Zu Hause bekommt A Gewissensbisse gegenüber seinem Bruder und gesteht diesem alles.
Der Bruder fordert, dass A alles rückgängig machen solle; andernfalls wolle er keinen
Kontakt mehr. Um seinen Fehler gutzumachen, fährt A zum selben Juwelier und kauft zwei
echte Ringe.
Als A am Heimweg am Karlsplatz auf die U-Bahn wartet, fällt ihm nicht weit entfernt der
elegant gekleidete X auf. Er beobachtet X, wie dieser aus seiner Laptoptasche ein kleines
Schmuckkästchen holt, es öffnet und eine (offenbar neu erworbene) Taschenuhr betrachtet.
Dann steckt er es wieder ein. A sieht seine Chance gekommen, wieder an Geld zu gelangen;
er schätzt die Uhr auf einen Wert zwischen € 1.000 und € 1.500. Als die U-Bahn in die
Station einfährt, steigt A zwar in denselben sehr vollen Wagon ein, aber durch eine andere
Tür und beginnt sich durch die Menschenmenge langsam an X heranzuschleichen. Als er
schließlich hinter X steht, wartet er noch kurz und beginnt dann unauffällig den Verschluss
der Tasche ein wenig zu öffnen. Schließlich greift er mit der Hand langsam hinein und fühlt
bereits das Schmuckkästchen. Er greift danach, zieht es unbemerkt heraus und steigt bei der
nächsten Station aus. Was A nicht gedachte hätte, ist, dass die Uhr in Wahrheit ein Unikat
und € 4.000 wert ist. Zu Hause übergibt A seinem Bruder die zwei neuen Ringe.
Variante 1: A hat die Ringe nicht von seinem Bruder, sondern von einem befreundeten
Nachbarn bekommen. Außerdem findet er die Brieftasche nicht auf der Straße, sondern noch
am Boden im Juweliergeschäft.
Variante 2: Als X das Schmuckkästchen fühlt, bekommt er moralische Bedenken und lässt
von seinem Vorhaben ab.
Variante 3: Als X das Schmuckkästchen fühlt, hört er plötzlich die Worte: „Guten Tag,
Fahrscheine bitte!“. Er bekommt Angst erwischt zu werden und lässt von seinem Plan ab.

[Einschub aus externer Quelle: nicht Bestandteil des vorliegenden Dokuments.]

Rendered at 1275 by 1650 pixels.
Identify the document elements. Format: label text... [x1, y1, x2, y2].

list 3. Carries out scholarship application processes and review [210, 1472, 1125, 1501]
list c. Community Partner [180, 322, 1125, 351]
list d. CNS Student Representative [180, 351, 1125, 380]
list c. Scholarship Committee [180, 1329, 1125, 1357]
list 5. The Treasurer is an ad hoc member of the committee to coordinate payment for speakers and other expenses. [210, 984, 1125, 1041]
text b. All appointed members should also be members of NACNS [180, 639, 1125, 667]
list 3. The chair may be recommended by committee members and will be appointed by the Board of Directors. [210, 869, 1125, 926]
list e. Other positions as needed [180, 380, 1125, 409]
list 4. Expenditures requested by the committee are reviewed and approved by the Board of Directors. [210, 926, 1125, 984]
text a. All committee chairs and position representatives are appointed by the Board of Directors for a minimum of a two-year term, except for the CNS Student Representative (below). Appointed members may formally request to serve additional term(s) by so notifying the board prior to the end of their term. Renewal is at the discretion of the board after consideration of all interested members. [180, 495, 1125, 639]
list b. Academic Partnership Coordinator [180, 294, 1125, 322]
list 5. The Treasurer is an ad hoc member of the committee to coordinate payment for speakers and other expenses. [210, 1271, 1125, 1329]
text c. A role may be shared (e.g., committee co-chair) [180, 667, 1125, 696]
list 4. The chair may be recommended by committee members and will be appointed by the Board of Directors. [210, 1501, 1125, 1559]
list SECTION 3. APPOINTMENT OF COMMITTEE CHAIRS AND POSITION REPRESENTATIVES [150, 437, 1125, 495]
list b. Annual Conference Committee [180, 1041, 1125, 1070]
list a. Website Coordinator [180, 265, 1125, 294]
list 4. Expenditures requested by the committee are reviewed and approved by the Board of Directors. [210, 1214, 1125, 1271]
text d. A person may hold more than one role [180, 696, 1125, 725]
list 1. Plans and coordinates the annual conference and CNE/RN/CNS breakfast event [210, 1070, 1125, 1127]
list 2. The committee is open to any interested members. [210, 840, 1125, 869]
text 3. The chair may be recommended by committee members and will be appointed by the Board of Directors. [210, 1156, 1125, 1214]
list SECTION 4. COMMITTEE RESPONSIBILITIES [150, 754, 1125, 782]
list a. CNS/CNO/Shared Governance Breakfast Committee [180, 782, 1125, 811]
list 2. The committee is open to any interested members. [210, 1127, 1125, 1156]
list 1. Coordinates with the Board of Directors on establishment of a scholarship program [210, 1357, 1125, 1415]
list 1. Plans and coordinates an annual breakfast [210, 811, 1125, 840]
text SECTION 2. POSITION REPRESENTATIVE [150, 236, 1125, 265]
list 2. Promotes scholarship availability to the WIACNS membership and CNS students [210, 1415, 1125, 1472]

Prüfen Sie die Strafbarkeit von A!
Stoff:
AT: Fuchs, AT I8 (2012) Kap 28 und 29 Rz 1–42, Kap 31 Rz 1–44 oder Kienapfel/Höpfel/Kert, AT14
(2012) Z 21–23.
BT: Fuchs/Reindl-Krauskopf, BT I4 (2014) §§ 127, 128, 133, 134, 166 und 167 oder Birklbauer/Hilf/
Tipold, BT I2 (2012) §§ 127, 128, 133 und 134 oder Bertel/Schwaighofer, BT I12 (2012) §§ 127, 128,
133, 134, 166 und 167.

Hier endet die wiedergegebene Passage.